Problem:
Nothing but the lines from the one with "List each element's" through the end of the listing below should appear in your reply, each copied exactly.

Dataset records:
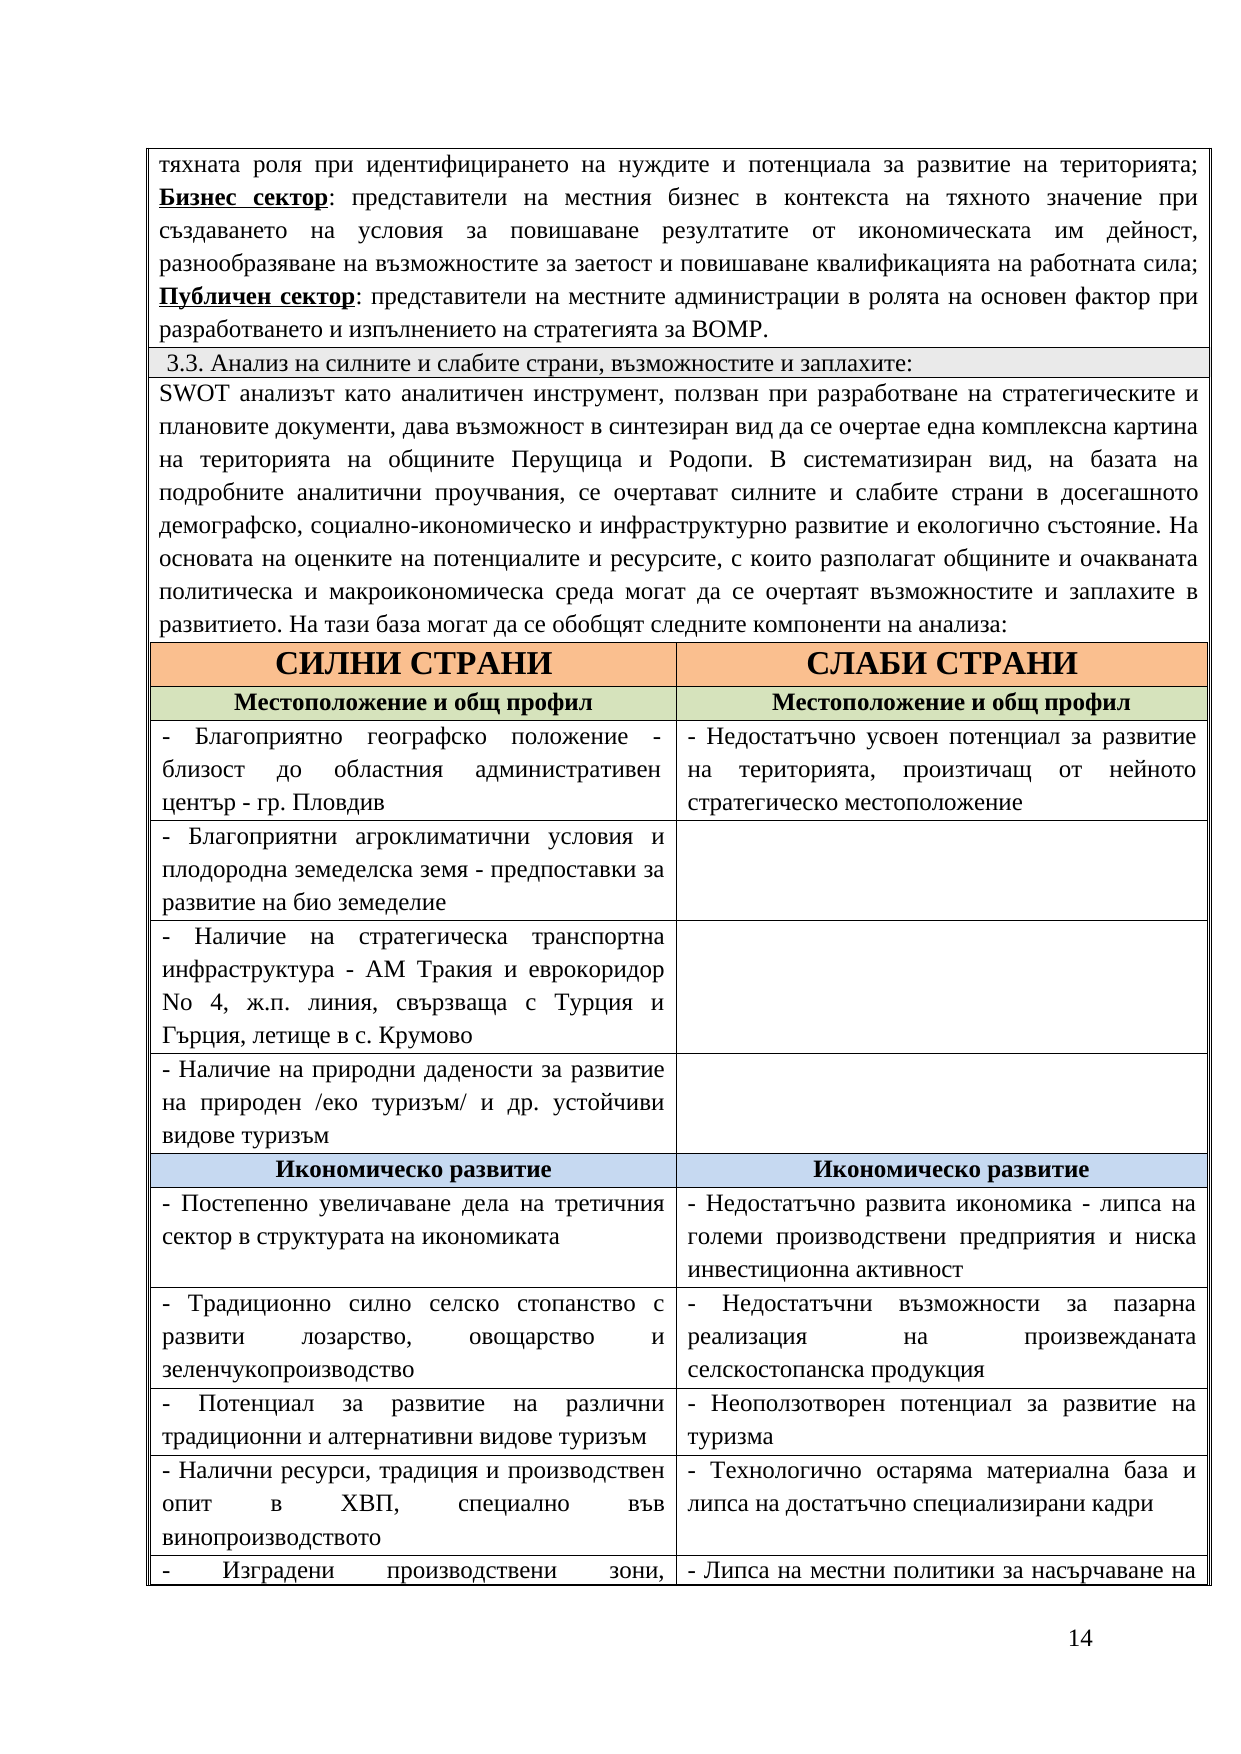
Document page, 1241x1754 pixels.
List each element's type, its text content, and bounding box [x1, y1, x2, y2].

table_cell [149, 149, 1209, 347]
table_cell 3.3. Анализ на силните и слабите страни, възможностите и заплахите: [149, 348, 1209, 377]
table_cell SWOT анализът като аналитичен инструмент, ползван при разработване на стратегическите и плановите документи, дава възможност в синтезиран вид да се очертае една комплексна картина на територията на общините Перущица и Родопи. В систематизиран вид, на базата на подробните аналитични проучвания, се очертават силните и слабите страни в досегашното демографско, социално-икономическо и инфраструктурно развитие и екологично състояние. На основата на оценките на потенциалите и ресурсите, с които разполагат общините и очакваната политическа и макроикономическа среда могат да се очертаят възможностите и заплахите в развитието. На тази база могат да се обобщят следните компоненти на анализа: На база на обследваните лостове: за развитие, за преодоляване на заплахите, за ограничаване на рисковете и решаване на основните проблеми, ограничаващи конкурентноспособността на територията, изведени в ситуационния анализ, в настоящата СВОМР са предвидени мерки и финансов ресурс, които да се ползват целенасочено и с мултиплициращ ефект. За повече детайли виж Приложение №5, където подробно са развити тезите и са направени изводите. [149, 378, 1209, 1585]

Task response:
List each element's type, its text content, and bounding box [x1, y1, x2, y2].

table_cell [149, 149, 1209, 347]
table_cell 3.3. Анализ на силните и слабите страни, възможностите и заплахите: [149, 348, 1209, 377]
table_cell SWOT анализът като аналитичен инструмент, ползван при разработване на стратегическите и плановите документи, дава възможност в синтезиран вид да се очертае една комплексна картина на територията на общините Перущица и Родопи. В систематизиран вид, на базата на подробните аналитични проучвания, се очертават силните и слабите страни в досегашното демографско, социално-икономическо и инфраструктурно развитие и екологично състояние. На основата на оценките на потенциалите и ресурсите, с които разполагат общините и очакваната политическа и макроикономическа среда могат да се очертаят възможностите и заплахите в развитието. На тази база могат да се обобщят следните компоненти на анализа: На база на обследваните лостове: за развитие, за преодоляване на заплахите, за ограничаване на рисковете и решаване на основните проблеми, ограничаващи конкурентноспособността на територията, изведени в ситуационния анализ, в настоящата СВОМР са предвидени мерки и финансов ресурс, които да се ползват целенасочено и с мултиплициращ ефект. За повече детайли виж Приложение №5, където подробно са развити тезите и са направени изводите. [149, 378, 1209, 1585]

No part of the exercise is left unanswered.